Some days, it hurts to move. I am tired but sleep isn't restful and only lasts about four hours at a stretch. My body doesn't recuperate the way it once did; it takes days to bounce back from exertion, where it once took hours. I am on strong anti-inflammatories, and they make my stomach uncomfortable. Sometimes they help, and other times they don't. I limp and hobble like someone twice my age. I am forty-two years old but I might as well be eighty. My thought-processes have slowed because I am preoccupied with pain and weariness. I lack motivation to complete even the things I enjoy, and tasks that used to be easy now present significant difficulty. For example, the laundry room is in the basement. It is hard to carry baskets of clothes, and it is also hard to go up and down stairs. Hot water feels good on my hands, but I sometimes have trouble gripping dishes in order to get them washed. Driving is necessary to get to work and get the kids to school, but it causes my elbows, hands, wrists, and back to throb.

This week has been particularly hard. After a late meeting on Monday night, I haven't been able to catch up on my rest. Each day has gotten progressively more difficult and the cold I thought I had shaken off last week is back, full-force, complete with sneezing, coughing, and even asthma attacks. I've run a low-grade fever on and off for the last three days.

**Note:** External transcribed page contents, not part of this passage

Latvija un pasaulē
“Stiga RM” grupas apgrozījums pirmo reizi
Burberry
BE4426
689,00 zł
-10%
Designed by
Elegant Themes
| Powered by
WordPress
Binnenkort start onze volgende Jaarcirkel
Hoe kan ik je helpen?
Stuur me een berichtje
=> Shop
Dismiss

Today, at around 11 am, I walked from one end of the building to the other and back - and collapsed into my chair afterward like I'd just finished a 5K. I was freezing, exhausted, and achy all over - it felt like I had the flu. I'm sure I don't - this is simply what an RA flare feels like.

So where's the horror-story in all this? Try being forty-two, active, and relatively healthy one year, and then lethargic, in pain, and weak the next.  Try thinking about your future and the plans you've made and then integrating the realization that most of them will probably never happen because your body won't be able to sustain them. Try thinking about affording a $2000 a month medication regimen on a single parent's already low income while feeding, clothing, and educating two kids.

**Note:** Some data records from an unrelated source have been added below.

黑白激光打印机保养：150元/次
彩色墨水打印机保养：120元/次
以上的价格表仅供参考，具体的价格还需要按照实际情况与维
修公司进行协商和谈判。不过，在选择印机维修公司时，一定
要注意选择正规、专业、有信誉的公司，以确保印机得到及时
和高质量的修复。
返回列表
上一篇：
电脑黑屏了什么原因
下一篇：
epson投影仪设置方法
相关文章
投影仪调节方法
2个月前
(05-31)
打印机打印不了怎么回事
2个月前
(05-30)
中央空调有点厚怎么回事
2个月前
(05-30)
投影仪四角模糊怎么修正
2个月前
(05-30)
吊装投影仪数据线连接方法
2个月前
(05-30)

Yeah, I'm whining. But it's more than whining. It's grieving. My life is fundamentally changed by this diagnosis. The most I can hope for is a period of remission, or that once the doctors agree on what kind of medication I need and the insurance company stops fighting and provides it, I will experience increased mobility and a better quality of life. I have enrolled in a Master's program beginning in January, but I am facing the likelihood of never being able to use what I learn because the plain fact is that I'll likely be disabled within the next year.

Oh, it is what it is. It's life, we all get through it. Nobody asks for the awful things that happen but we are all responsible for doing everything we can to bring light out of the darkness we experience. If we can find ways to make our suffering redemptive, then at least it will have meaning. I keep telling myself these things. I have struggled for years with pain from various sources; relationships, sexual assault, abuse, and domestic violence. I have sifted through the ruins looking for treasure more times than I can count. I will likely get to that point again, but right now, I can't even type more than a few sentences without needing to rest my hands and arms. I am hard pressed to find anything good in any of this. It is probably best to go ahead and grieve, to cry and scream and shout at God, to ask why the hell, after every other shitty thing I've been through, life had to add this, too. It isn't fair. It sucks.

But it's life. We all get through it. Even with all this negativity, I am still blessed beyond measure. In comparison with that of many others, my life has been ridiculously easy, though comparisons of this type are odious, invidious, and completely without meaning. I know these things to be true. I just can't feel that truth, I can't find the light in this darkness. Right now, I'm too tired to even try.